++++ Entries supplied ++++

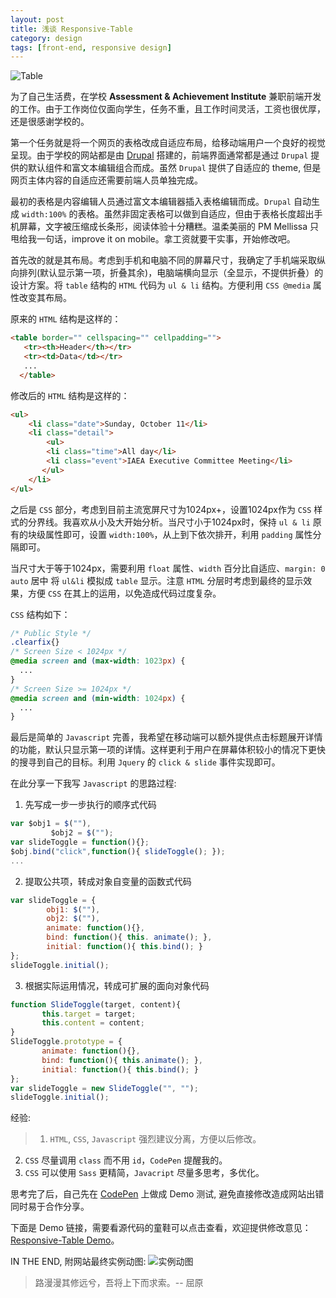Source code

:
 ```yaml
---
layout: post
title: 浅谈 Responsive-Table
category: design
tags: [front-end, responsive design]
---
```


![Table](http://upload-images.jianshu.io/upload_images/119048-174c8229e74dd0c7.jpg?imageMogr2/auto-orient/strip%7CimageView2/2/w/1240)

为了自己生活费，在学校 **Assessment & Achievement Institute** 兼职前端开发的工作。由于工作岗位仅面向学生，任务不重，且工作时间灵活，工资也很优厚，还是很感谢学校的。

第一个任务就是将一个网页的表格改成自适应布局，给移动端用户一个良好的视觉呈现。由于学校的网站都是由 [Drupal](https://www.drupal.org/) 搭建的，前端界面通常都是通过 `Drupal` 提供的默认组件和富文本编辑组合而成。虽然 `Drupal` 提供了自适应的 theme, 但是网页主体内容的自适应还需要前端人员单独完成。

最初的表格是内容编辑人员通过富文本编辑器插入表格编辑而成。`Drupal` 自动生成 `width:100%` 的表格。虽然非固定表格可以做到自适应，但由于表格长度超出手机屏幕，文字被压缩成长条形，阅读体验十分糟糕。温柔美丽的 PM Mellissa 只甩给我一句话，improve it on mobile。拿工资就要干实事，开始修改吧。

首先改的就是其布局。考虑到手机和电脑不同的屏幕尺寸，我确定了手机端采取纵向排列(默认显示第一项，折叠其余)，电脑端横向显示（全显示，不提供折叠）的设计方案。将 `table` 结构的 `HTML` 代码为 `ul & li` 结构。方便利用 `CSS @media` 属性改变其布局。

原来的 `HTML` 结构是这样的：

```html
<table border="" cellspacing="" cellpadding="">
   <tr><th>Header</th></tr>
   <tr><td>Data</td></tr>
   ...
  </table>
```

修改后的 `HTML` 结构是这样的：

```html
<ul>
    <li class="date">Sunday, October 11</li>
    <li class="detail">
        <ul>
        <li class="time">All day</li>
        <li class="event">IAEA Executive Committee Meeting</li>
       </ul>
    </li>
</ul>
```

之后是 `CSS` 部分，考虑到目前主流宽屏尺寸为1024px+，设置1024px作为 `CSS` 样式的分界线。我喜欢从小及大开始分析。当尺寸小于1024px时，保持 `ul & li` 原有的块级属性即可，设置 `width:100%`，从上到下依次排开，利用 `padding` 属性分隔即可。

当尺寸大于等于1024px，需要利用 `float` 属性、`width` 百分比自适应、`margin: 0 auto` 居中 将 `ul&li` 模拟成 `table` 显示。注意 `HTML` 分层时考虑到最终的显示效果，方便 `CSS` 在其上的运用，以免造成代码过度复杂。

`CSS` 结构如下：

```css
/* Public Style */
.clearfix{}
/* Screen Size < 1024px */
@media screen and (max-width: 1023px) {
  ...
}
/* Screen Size >= 1024px */
@media screen and (min-width: 1024px) {
  ...
}
```

最后是简单的 `Javascript` 完善，我希望在移动端可以额外提供点击标题展开详情的功能，默认只显示第一项的详情。这样更利于用户在屏幕体积较小的情况下更快的搜寻到自己的目标。利用 `Jquery` 的 `click & slide` 事件实现即可。

在此分享一下我写 `Javascript` 的思路过程:
1. 先写成一步一步执行的顺序式代码

```javascript
var $obj1 = $(""),
         $obj2 = $("");
var slideToggle = function(){};
$obj.bind("click",function(){ slideToggle(); });
...
```

2. 提取公共项，转成对象自变量的函数式代码

```javascript
var slideToggle = {
        obj1: $(""),
        obj2: $(""),
        animate: function(){},
        bind: function(){ this. animate(); },
        initial: function(){ this.bind(); }
};
slideToggle.initial();
```

3. 根据实际运用情况，转成可扩展的面向对象代码

```javascript
function SlideToggle(target, content){
       this.target = target;
       this.content = content;
}
SlideToggle.prototype = {
       animate: function(){},
       bind: function(){ this.animate(); },
       initial: function(){ this.bind(); }
};
var slideToggle = new SlideToggle("", "");
slideToggle.initial();
```

经验: 
> 1. `HTML`, `CSS`, `Javascript` 强烈建议分离，方便以后修改。
2. `CSS` 尽量调用 `class` 而不用 `id`，`CodePen` 提醒我的。
3. `CSS` 可以使用 `Sass` 更精简，`Javacript` 尽量多思考，多优化。

思考完了后，自己先在 [CodePen](http://codepen.io/) 上做成 Demo 测试, 避免直接修改造成网站出错同时易于合作分享。

下面是 Demo 链接，需要看源代码的童鞋可以点击查看，欢迎提供修改意见：
[ Responsive-Table Demo](http://codepen.io/JoeyQiang/pen/vNOypQ)。


IN THE END, 附网站最终实例动图:
![实例动图](http://7xoj81.com1.z0.glb.clouddn.com/2015-09-12-2.gif)

> 路漫漫其修远兮，吾将上下而求索。-- 屈原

++++

Task brief: For this exercise, output the records exactly but omit their pictures.

Result of the exercise:
Source code

:
 ```yaml
---
layout: post
title: 浅谈 Responsive-Table
category: design
tags: [front-end, responsive design]
---
```


![Table](http://upload-images.jianshu.io/upload_images/119048-174c8229e74dd0c7.jpg?imageMogr2/auto-orient/strip%7CimageView2/2/w/1240)

为了自己生活费，在学校 **Assessment & Achievement Institute** 兼职前端开发的工作。由于工作岗位仅面向学生，任务不重，且工作时间灵活，工资也很优厚，还是很感谢学校的。

第一个任务就是将一个网页的表格改成自适应布局，给移动端用户一个良好的视觉呈现。由于学校的网站都是由 [Drupal](https://www.drupal.org/) 搭建的，前端界面通常都是通过 `Drupal` 提供的默认组件和富文本编辑组合而成。虽然 `Drupal` 提供了自适应的 theme, 但是网页主体内容的自适应还需要前端人员单独完成。

最初的表格是内容编辑人员通过富文本编辑器插入表格编辑而成。`Drupal` 自动生成 `width:100%` 的表格。虽然非固定表格可以做到自适应，但由于表格长度超出手机屏幕，文字被压缩成长条形，阅读体验十分糟糕。温柔美丽的 PM Mellissa 只甩给我一句话，improve it on mobile。拿工资就要干实事，开始修改吧。

首先改的就是其布局。考虑到手机和电脑不同的屏幕尺寸，我确定了手机端采取纵向排列(默认显示第一项，折叠其余)，电脑端横向显示（全显示，不提供折叠）的设计方案。将 `table` 结构的 `HTML` 代码为 `ul & li` 结构。方便利用 `CSS @media` 属性改变其布局。

原来的 `HTML` 结构是这样的：

```html
<table border="" cellspacing="" cellpadding="">
   <tr><th>Header</th></tr>
   <tr><td>Data</td></tr>
   ...
  </table>
```

修改后的 `HTML` 结构是这样的：

```html
<ul>
    <li class="date">Sunday, October 11</li>
    <li class="detail">
        <ul>
        <li class="time">All day</li>
        <li class="event">IAEA Executive Committee Meeting</li>
       </ul>
    </li>
</ul>
```

之后是 `CSS` 部分，考虑到目前主流宽屏尺寸为1024px+，设置1024px作为 `CSS` 样式的分界线。我喜欢从小及大开始分析。当尺寸小于1024px时，保持 `ul & li` 原有的块级属性即可，设置 `width:100%`，从上到下依次排开，利用 `padding` 属性分隔即可。

当尺寸大于等于1024px，需要利用 `float` 属性、`width` 百分比自适应、`margin: 0 auto` 居中 将 `ul&li` 模拟成 `table` 显示。注意 `HTML` 分层时考虑到最终的显示效果，方便 `CSS` 在其上的运用，以免造成代码过度复杂。

`CSS` 结构如下：

```css
/* Public Style */
.clearfix{}
/* Screen Size < 1024px */
@media screen and (max-width: 1023px) {
  ...
}
/* Screen Size >= 1024px */
@media screen and (min-width: 1024px) {
  ...
}
```

最后是简单的 `Javascript` 完善，我希望在移动端可以额外提供点击标题展开详情的功能，默认只显示第一项的详情。这样更利于用户在屏幕体积较小的情况下更快的搜寻到自己的目标。利用 `Jquery` 的 `click & slide` 事件实现即可。

在此分享一下我写 `Javascript` 的思路过程:
1. 先写成一步一步执行的顺序式代码

```javascript
var $obj1 = $(""),
         $obj2 = $("");
var slideToggle = function(){};
$obj.bind("click",function(){ slideToggle(); });
...
```

2. 提取公共项，转成对象自变量的函数式代码

```javascript
var slideToggle = {
        obj1: $(""),
        obj2: $(""),
        animate: function(){},
        bind: function(){ this. animate(); },
        initial: function(){ this.bind(); }
};
slideToggle.initial();
```

3. 根据实际运用情况，转成可扩展的面向对象代码

```javascript
function SlideToggle(target, content){
       this.target = target;
       this.content = content;
}
SlideToggle.prototype = {
       animate: function(){},
       bind: function(){ this.animate(); },
       initial: function(){ this.bind(); }
};
var slideToggle = new SlideToggle("", "");
slideToggle.initial();
```

经验: 
> 1. `HTML`, `CSS`, `Javascript` 强烈建议分离，方便以后修改。
2. `CSS` 尽量调用 `class` 而不用 `id`，`CodePen` 提醒我的。
3. `CSS` 可以使用 `Sass` 更精简，`Javacript` 尽量多思考，多优化。

思考完了后，自己先在 [CodePen](http://codepen.io/) 上做成 Demo 测试, 避免直接修改造成网站出错同时易于合作分享。

下面是 Demo 链接，需要看源代码的童鞋可以点击查看，欢迎提供修改意见：
[ Responsive-Table Demo](http://codepen.io/JoeyQiang/pen/vNOypQ)。


IN THE END, 附网站最终实例动图:
![实例动图](http://7xoj81.com1.z0.glb.clouddn.com/2015-09-12-2.gif)

> 路漫漫其修远兮，吾将上下而求索。-- 屈原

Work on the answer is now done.